**** EXERCISE DATA

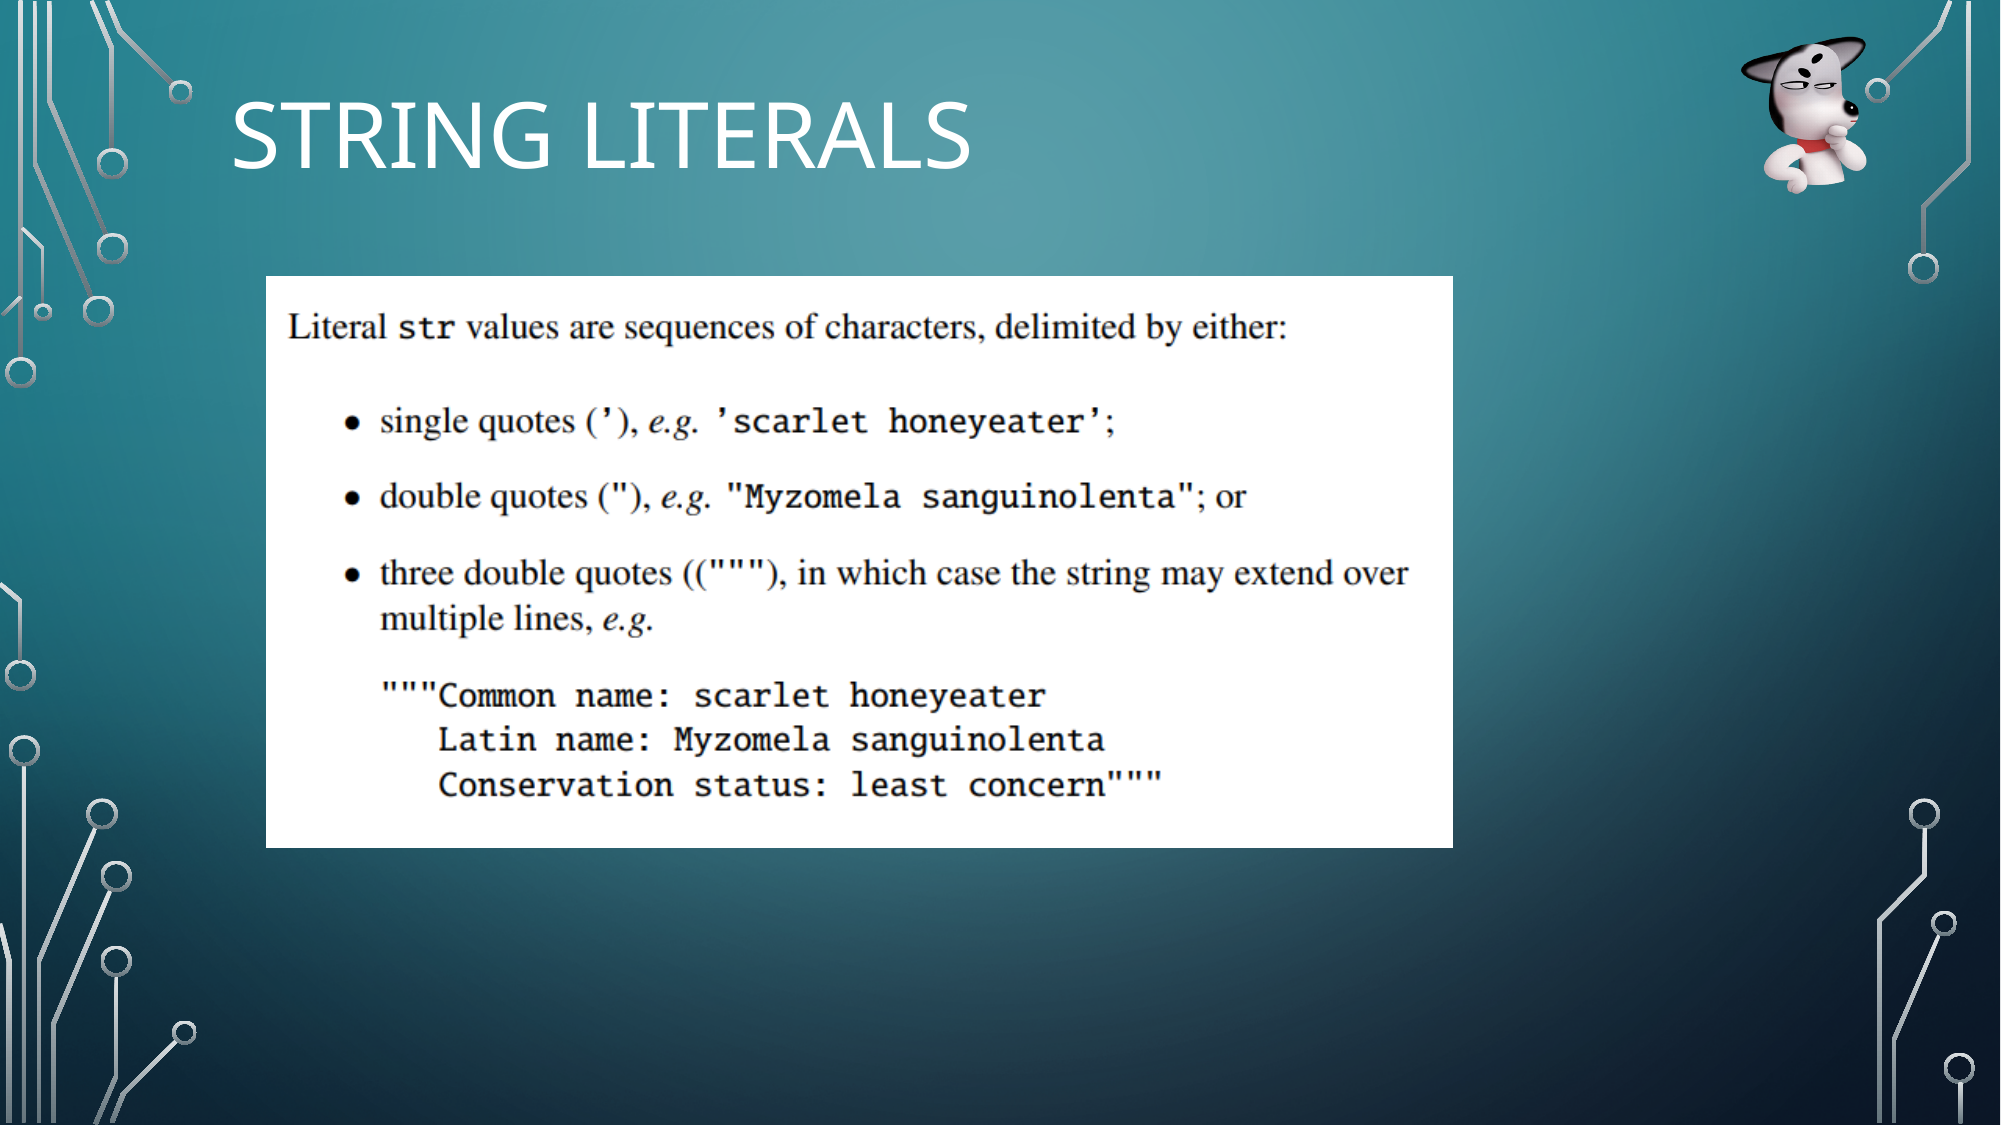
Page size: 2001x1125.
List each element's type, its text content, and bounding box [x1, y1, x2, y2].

picture [1719, 30, 1888, 200]
title String literals [215, 17, 1841, 260]
picture [266, 276, 1454, 848]
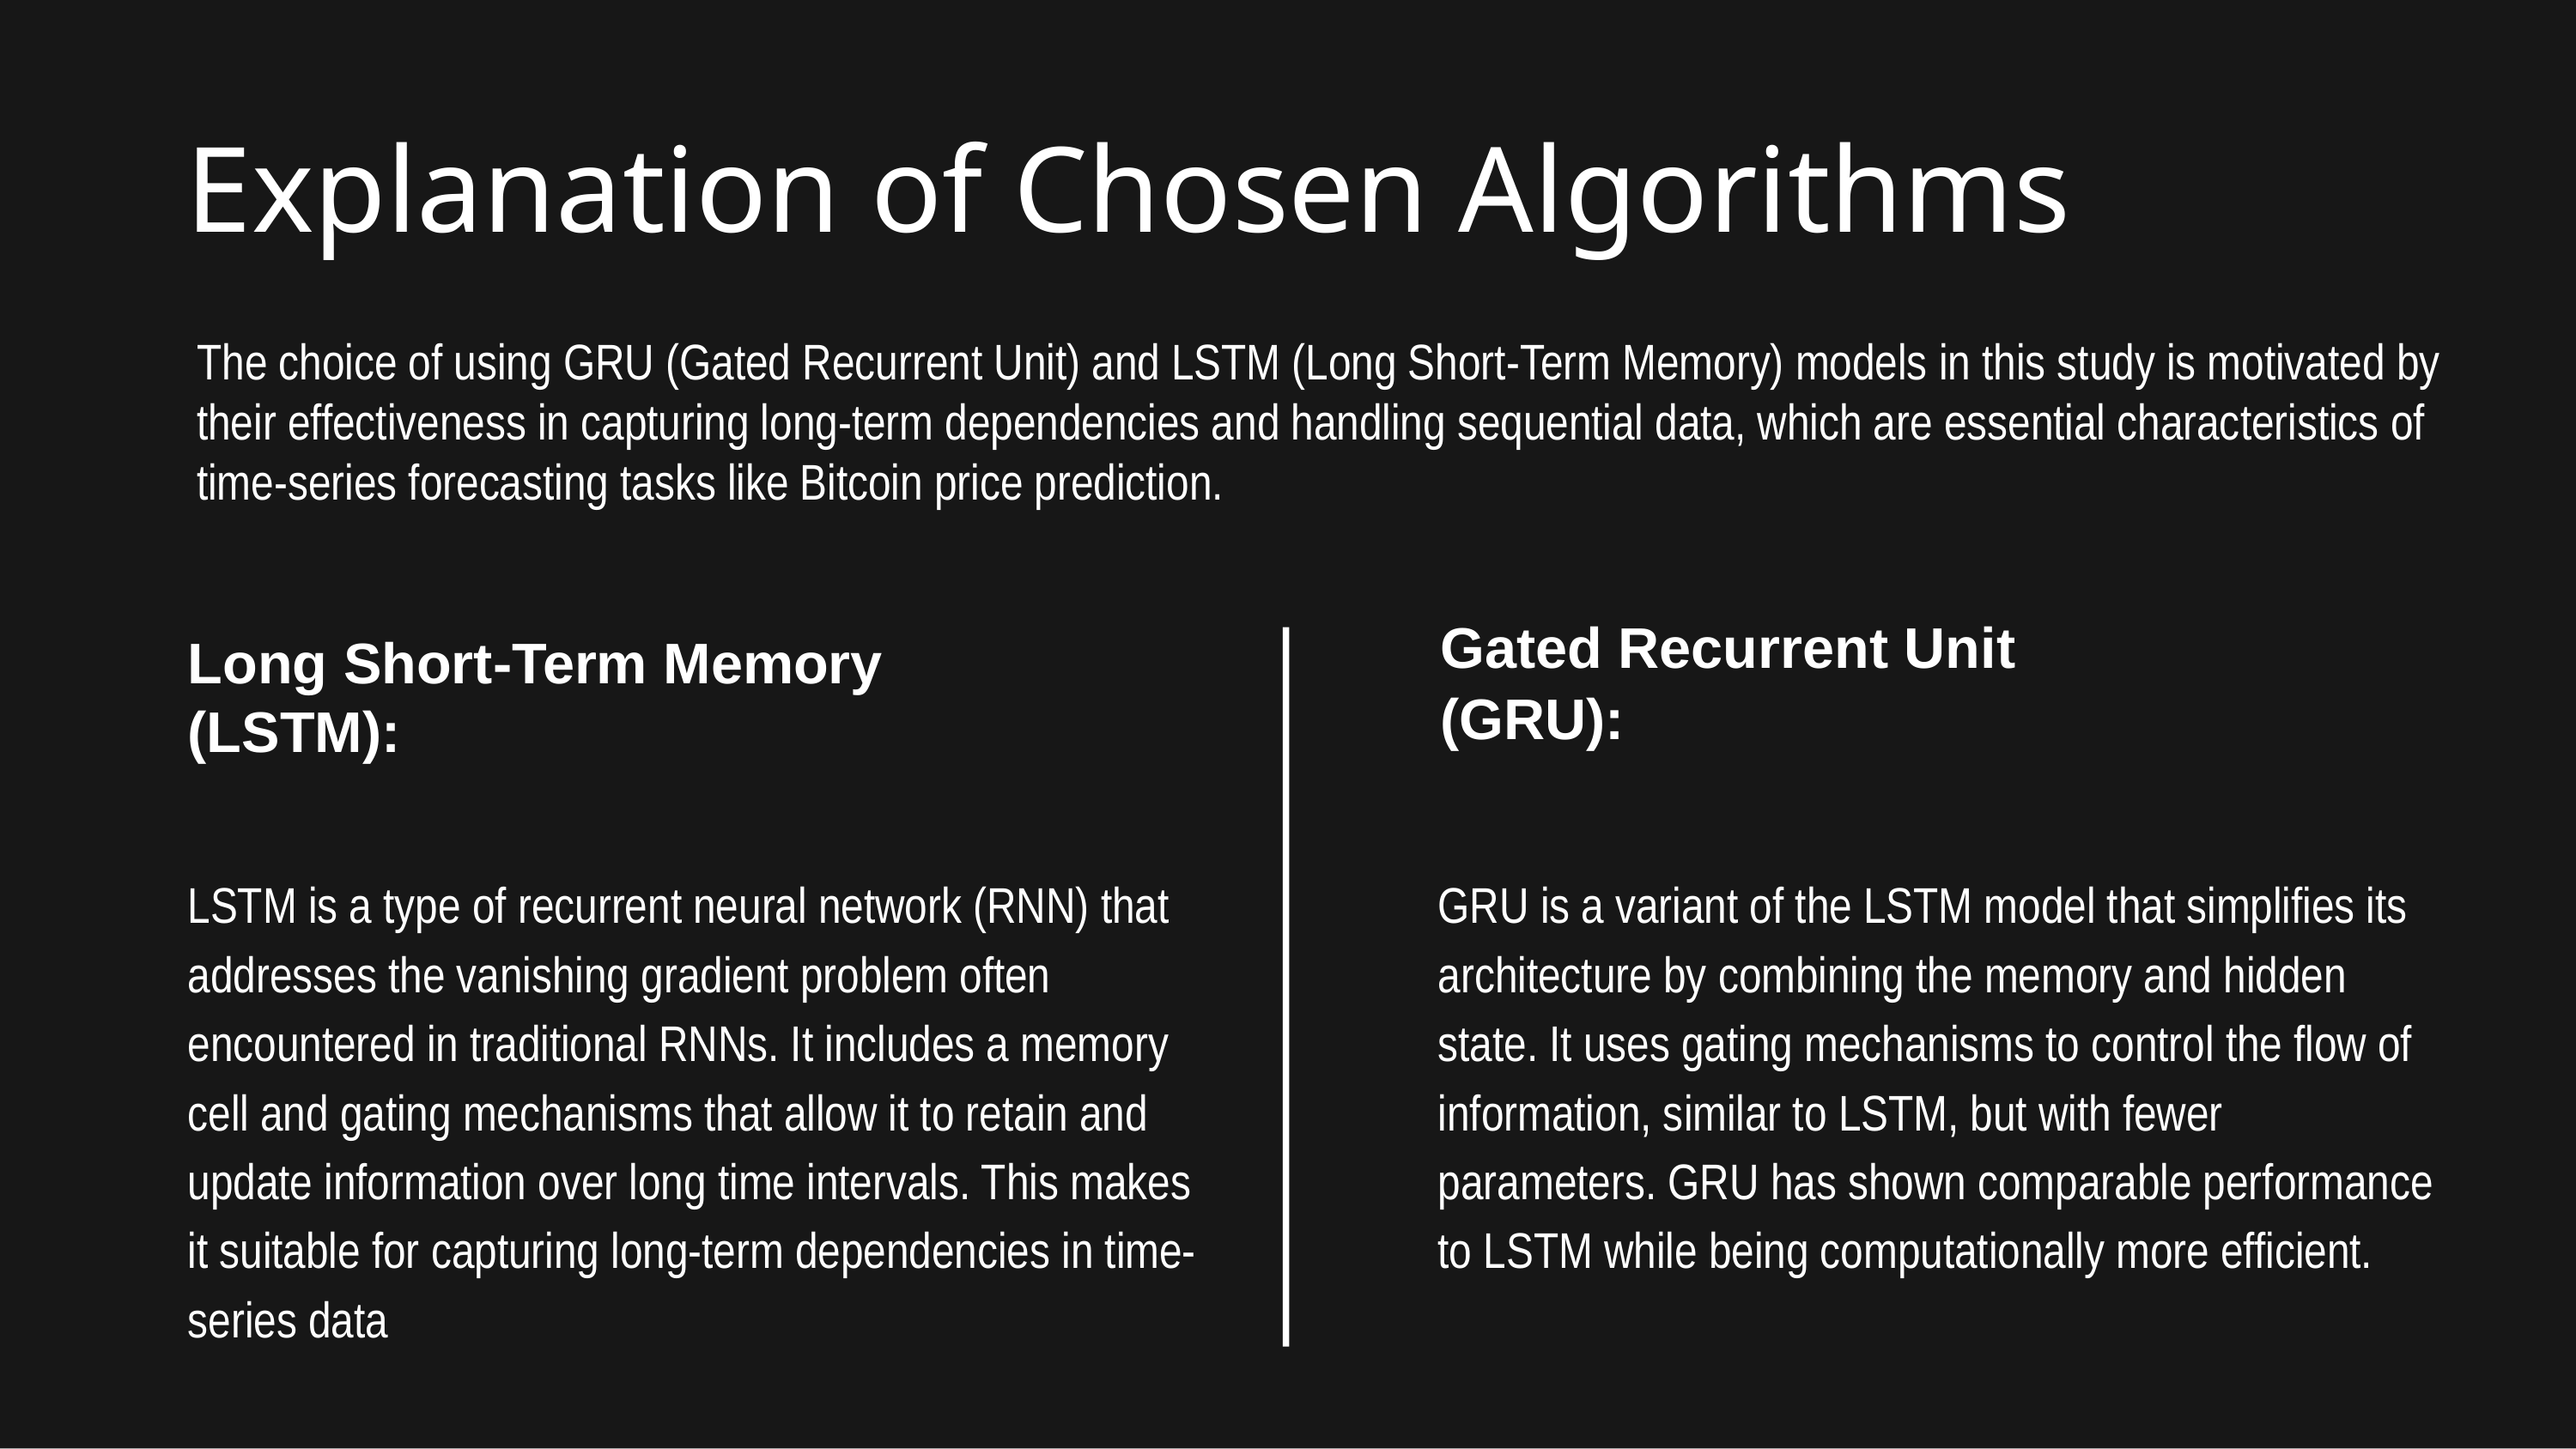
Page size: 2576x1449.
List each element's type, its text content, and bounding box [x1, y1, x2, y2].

text_box GRU is a variant of the LSTM model that simplifies its architecture by combining the memory and hidden state. It uses gating mechanisms to control the flow of information, similar to LSTM, but with fewer parameters. GRU has shown comparable performance to LSTM while being computationally more efficient. [1436, 862, 2449, 1279]
text_box [1282, 627, 1290, 1347]
text_box Long Short-Term Memory (LSTM): [185, 625, 1011, 764]
text_box LSTM is a type of recurrent neural network (RNN) that addresses the vanishing gradient problem often encountered in traditional RNNs. It includes a memory cell and gating mechanisms that allow it to retain and update information over long time intervals. This makes it suitable for capturing long-term dependencies in time-series data [185, 862, 1224, 1348]
text_box The choice of using GRU (Gated Recurrent Unit) and LSTM (Long Short-Term Memory) models in this study is motivated by their effectiveness in capturing long-term dependencies and handling sequential data, which are essential characteristics of time-series forecasting tasks like Bitcoin price prediction. [184, 323, 2482, 517]
text_box Gated Recurrent Unit (GRU): [1438, 609, 2344, 751]
title Explanation of Chosen Algorithms [184, 112, 2450, 323]
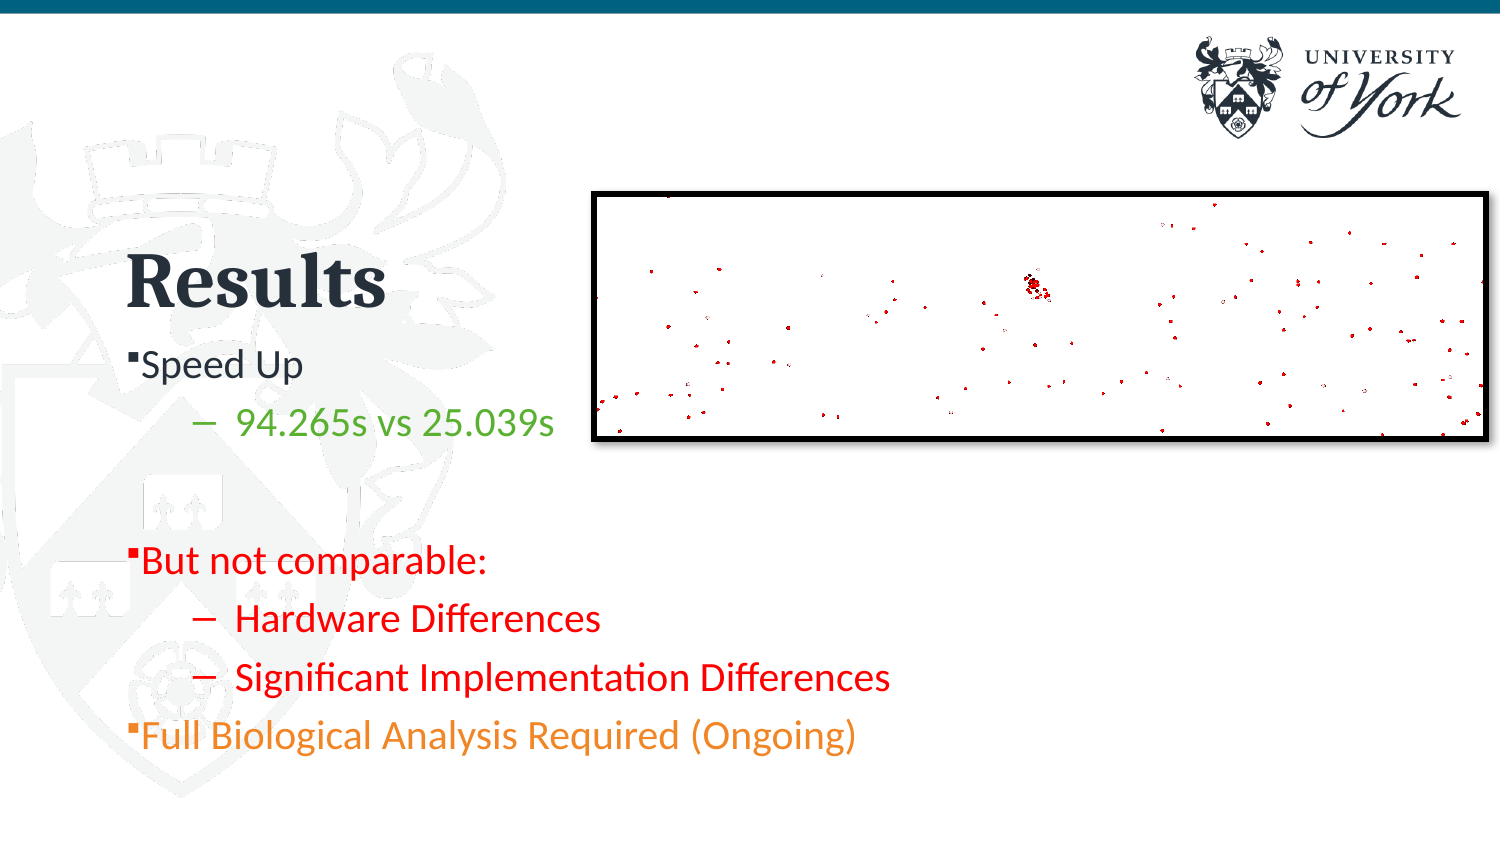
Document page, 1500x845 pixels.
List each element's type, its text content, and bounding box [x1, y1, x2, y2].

title Results [112, 220, 589, 330]
picture [596, 196, 1483, 437]
list Speed Up 94.265s vs 25.039s But not comparable: Hardware Differences Significant Implementation Differences Full Biological Analysis Required (Ongoing) [112, 330, 1205, 758]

********

- **ASSIGNED TASK**: Every line of the material must be reproduced verbatim; the pictures are to be omitted.

- **TASK SOLUTION**:
Page size: 2001x1125.
List each element's type, its text content, and bounding box [x1, y1, x2, y2].

picture [1719, 30, 1888, 200]
title String literals [215, 17, 1841, 260]
picture [266, 276, 1454, 848]
Page size: 2576x1449.
List each element's type, its text content, and bounding box [x1, y1, x2, y2].

text_box GRU is a variant of the LSTM model that simplifies its architecture by combining the memory and hidden state. It uses gating mechanisms to control the flow of information, similar to LSTM, but with fewer parameters. GRU has shown comparable performance to LSTM while being computationally more efficient. [1436, 862, 2449, 1279]
text_box [1282, 627, 1290, 1347]
text_box Long Short-Term Memory (LSTM): [185, 625, 1011, 764]
text_box LSTM is a type of recurrent neural network (RNN) that addresses the vanishing gradient problem often encountered in traditional RNNs. It includes a memory cell and gating mechanisms that allow it to retain and update information over long time intervals. This makes it suitable for capturing long-term dependencies in time-series data [185, 862, 1224, 1348]
text_box The choice of using GRU (Gated Recurrent Unit) and LSTM (Long Short-Term Memory) models in this study is motivated by their effectiveness in capturing long-term dependencies and handling sequential data, which are essential characteristics of time-series forecasting tasks like Bitcoin price prediction. [184, 323, 2482, 517]
text_box Gated Recurrent Unit (GRU): [1438, 609, 2344, 751]
title Explanation of Chosen Algorithms [184, 112, 2450, 323]
Document page, 1500x845 pixels.
List each element's type, its text content, and bounding box [x1, y1, x2, y2].

title Results [112, 220, 589, 330]
picture [596, 196, 1483, 437]
list Speed Up 94.265s vs 25.039s But not comparable: Hardware Differences Significant Implementation Differences Full Biological Analysis Required (Ongoing) [112, 330, 1205, 758]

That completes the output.